The Committee, comprised of leading voices on cybersecurity, technology, risk management, privacy, and resilience, held its inaugural meeting in December 2021. In the intervening six months, Committee members brought their unique experiences, perspectives and insights to bear and provided recommendations on the development and refinement of CISA’s cybersecurity programs and policies. During this third meeting, subcommittee chairs provided recommendations on key objectives outlined by the Director during the Committee’s inaugural meeting.
During today’s meeting, Committee members provided tangible updates on the work of their subcommittees:
Transforming the Cyber Workforce Subcommittee, Presented by Mr. Ron Green, Chief Security Officer, Mastercard: The subcommittee is focused on building a comprehensive strategy to identify and develop the best pipelines for talent, to expand all forms of diversity, and to develop retention efforts to keep our best people. During today’s meeting, the subcommittee recommended that CISA prioritize its strategic workforce development; dramatically improve its talent acquisition process to be more competitive with the private sector; radically expand recruitment efforts to identify candidates across their professional lifecycle; and leverage talent identification and hiring success through interagency collaboration. They also recommended creating a new position in CISA, a Chief People Officer.
Turning the Corner on Cyber Hygiene Subcommittee, Presented by Mr. George Stathakopoulos, Vice President of Corporate Information Security, Apple: The subcommittee is helping us think through and execute a holistic, scaled approach to ensure that all organizations – public or private, large or small – have the information and resources needed to implement essential security practices. During today’s meeting the subcommittee chair outlined its three key recommendations. The subcommittee recommended that CISA launch a “311” national campaign, to provide an emergency call line and clinics for assistance following cyber incidents for small and medium businesses. The subcommittee also recommended that CISA build out its current multi-factor authentication (MFA) campaign by identifying additional vehicles for publicizing its “More Than A Password” campaign, including reaching out to nonprofits, educational institutions, fellow government partners, and the extended cybersecurity community to amplify the importance of MFA. Lastly, they recommend CISA takes all available steps to ensure that companies are working with the federal government fully adopt MFA by 2025.
The Technical Advisory Council, Presented by Mr. Jeff Moss, Founder and President, DEFCON Communications: The subcommittee is helping further catalyze CISA’s relationship with the technical community to shift the balance in favor of network defenders. During today’s meeting, the subcommittee chair recommended that CISA develop incentives and access to information to aid security researchers who will submit vulnerabilities affecting critical systems; encourage an environment that works to enable frustration-free vulnerability research and reporting; invest in a central platform to facilitate the intake of suspect vulnerabilities and communication between security researchers, agencies, and vendors; and improve the notification processes after a disclosure has been verified and acted on. The subcommittee also recommended that CISA simplify the reporting process and provide feedback to those reporting vulnerabilities.

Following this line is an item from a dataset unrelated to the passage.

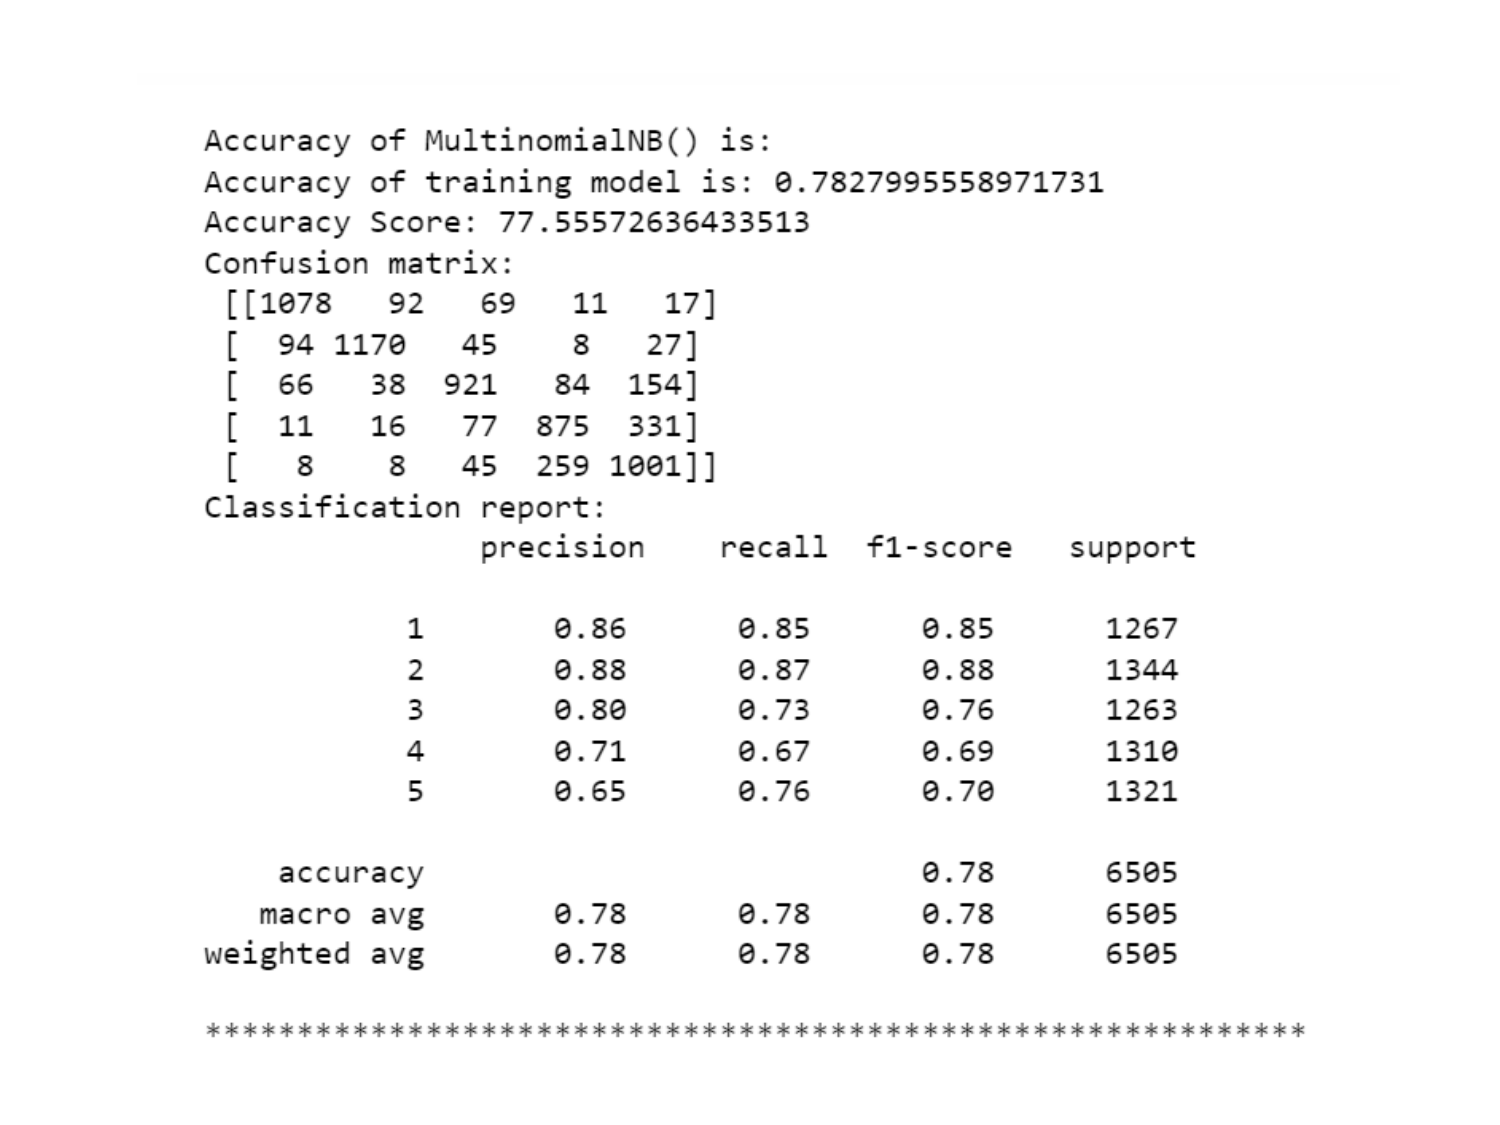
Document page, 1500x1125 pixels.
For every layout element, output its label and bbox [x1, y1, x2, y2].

picture [137, 73, 1400, 1082]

Protecting Critical Infrastructure from Mis- Dis- and Mal- (MDM) information Subcommittee, Presented by Dr. Kate Starbird, Associate Professor, Human Centered Design & Engineering, University of Washington: The subcommittee is evaluating and providing recommendations on CISA’s role in confronting MDM harmful to critical infrastructure, in particular election infrastructure. During today’s meeting, the subcommittee chair recommended that CISA focus on addressing MDM risks that undermine critical functions of American society. As part of this work, the subcommittee recommends that CISA should invest in external research to assess the impact of MDM threats and the efficacy of its MDM mitigation efforts.
Building Resilience and Reducing Systemic Risk to Critical Infrastructure Subcommittee, Presented by Mr. Tom Fanning, Chairman, President and CEO, Southern Company: The subcommittee is helping CISA determine how to best drive national risk management and identify the criteria for a scalable, analytic model to guide risk prioritization. During today’s meeting, the subcommittee chair discussed how they are scoping the best frameworks to collaborate with industry to identify systemic risks across National Critical Functions including the need to hold tabletop exercises with critical infrastructure partners. The subcommittee plans to provide their recommendations at a future meeting.

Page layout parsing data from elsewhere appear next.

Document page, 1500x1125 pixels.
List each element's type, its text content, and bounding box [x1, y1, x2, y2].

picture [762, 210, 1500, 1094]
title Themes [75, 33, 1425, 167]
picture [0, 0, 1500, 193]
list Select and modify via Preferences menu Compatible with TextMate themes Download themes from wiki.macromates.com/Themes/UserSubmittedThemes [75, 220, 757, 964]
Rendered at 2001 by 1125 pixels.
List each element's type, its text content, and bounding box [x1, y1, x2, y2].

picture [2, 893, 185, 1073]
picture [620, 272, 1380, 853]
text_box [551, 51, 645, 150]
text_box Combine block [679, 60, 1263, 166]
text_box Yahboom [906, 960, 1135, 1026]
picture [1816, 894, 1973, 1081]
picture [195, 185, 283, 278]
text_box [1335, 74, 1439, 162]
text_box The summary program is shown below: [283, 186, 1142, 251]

Strategic Communications Subcommittee, Presented by Ms. Niloofar Razi Howe, Board Member, Tenable: The subcommittee is focused on expanding CISA’s reach with critical partners to help build a national culture of cyber resilience. During today’s meeting, the subcommittee chair discussed its recommendations, which included an expansion of CISA’s “More Than A Password” MFA campaign to include a corporate partnership program with Fortune 500 companies. They also recommended CISA launch a “311” national campaign, to provide an emergency call line and clinics for assistance following a cyber incident.